Leading chipmaker asks court to reverse $2.2bn patent loss
The award is one of the largest patent damages awards in US history | Intel argues that VLSI Technology presented an ‘unreliable damages model’.
Intel has asked the US Court of Appeals for the Federal Circuit to overturn a $2.18 billion jury verdict for infringing two patents owned by VLSI Technology.
The appeal brief, filed Wednesday, September 14, argued that the jury award “rests upon multiple errors and cannot be sustained” and that VLSI Technology’s case relied on “unsupported infringement theories and outrageous damages claims”

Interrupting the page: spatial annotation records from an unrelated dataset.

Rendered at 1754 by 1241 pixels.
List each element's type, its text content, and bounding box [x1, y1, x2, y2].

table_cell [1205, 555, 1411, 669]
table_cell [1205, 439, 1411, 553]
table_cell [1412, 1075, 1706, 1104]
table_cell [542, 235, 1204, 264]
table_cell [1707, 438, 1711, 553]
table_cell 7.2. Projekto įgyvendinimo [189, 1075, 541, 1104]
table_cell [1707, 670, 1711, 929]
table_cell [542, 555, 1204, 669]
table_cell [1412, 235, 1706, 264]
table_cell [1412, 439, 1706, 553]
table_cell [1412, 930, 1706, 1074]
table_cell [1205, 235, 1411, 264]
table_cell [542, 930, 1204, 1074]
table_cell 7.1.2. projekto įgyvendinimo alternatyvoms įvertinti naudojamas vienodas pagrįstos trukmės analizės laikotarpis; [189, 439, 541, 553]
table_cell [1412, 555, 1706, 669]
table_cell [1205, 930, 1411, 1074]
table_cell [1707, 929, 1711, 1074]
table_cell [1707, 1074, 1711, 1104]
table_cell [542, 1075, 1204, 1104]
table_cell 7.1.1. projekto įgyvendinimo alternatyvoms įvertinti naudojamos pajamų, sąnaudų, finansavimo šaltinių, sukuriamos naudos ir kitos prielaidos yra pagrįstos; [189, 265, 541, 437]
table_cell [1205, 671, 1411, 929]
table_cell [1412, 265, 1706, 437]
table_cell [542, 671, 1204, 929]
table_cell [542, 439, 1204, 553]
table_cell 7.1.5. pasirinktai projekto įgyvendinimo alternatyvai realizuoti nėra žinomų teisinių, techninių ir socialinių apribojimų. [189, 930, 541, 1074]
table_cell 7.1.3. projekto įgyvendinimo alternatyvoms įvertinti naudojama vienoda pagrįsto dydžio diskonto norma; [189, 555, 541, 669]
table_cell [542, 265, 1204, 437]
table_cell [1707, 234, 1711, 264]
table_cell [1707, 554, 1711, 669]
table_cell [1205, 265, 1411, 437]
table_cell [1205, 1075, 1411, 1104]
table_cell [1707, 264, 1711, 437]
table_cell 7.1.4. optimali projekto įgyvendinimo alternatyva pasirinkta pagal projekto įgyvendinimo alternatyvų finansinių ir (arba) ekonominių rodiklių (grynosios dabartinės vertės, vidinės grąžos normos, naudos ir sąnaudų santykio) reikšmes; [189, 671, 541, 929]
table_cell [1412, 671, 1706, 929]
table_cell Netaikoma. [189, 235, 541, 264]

In March 2021, a jury at the US District Court for the Western District of Texas concluded that the chipmaker had infringed two patents covering data processing system technology and owed VLSI Technology $2.18 billion. The award is one of the largest patent damages awards in US history.
VLSI Technology had also accused Intel of being “willfully blind” to the existence of the patents and that it had “deliberately continued to infringe in a wanton, malicious, and egregious manner, with reckless disregard for VLSI’s patent rights”.
However, the jury held that while Intel was liable for the infringement of both patents, Intel had not wilfully infringed.
On appeal against the decision, Intel has claimed that the verdict was “tainted by irrelevant and prejudicial damages evidence that never should have been before the jury”.
According to Intel, on the last day of trial the Texas court allowed VLSITechnology to introduce six prior agreements where Intel had paid amounts ranging from $200 million to $1.5 billion to settle unrelated litigation and to license unrelated patents.
"There was no dispute that these agreements were not comparable to a hypothetical licence to the asserted patents, as VLSI’s own expert admitted. The district court nonetheless allowed VLSI to use the non-comparable agreements to portray Intel as a serial infringer who pays large amounts to license patents in litigation and to urge the jury to award similar amounts here—which is exactly what the jury did,” alleged the brief.
It added that the district had “abandoned its gate-keeping role” by allowing VLSI Technology to present an “unreliable—and exorbitant—damages model” at trial.
Intel has asked the Federal Circuit to reverse the judgment or vacate and remand the decision.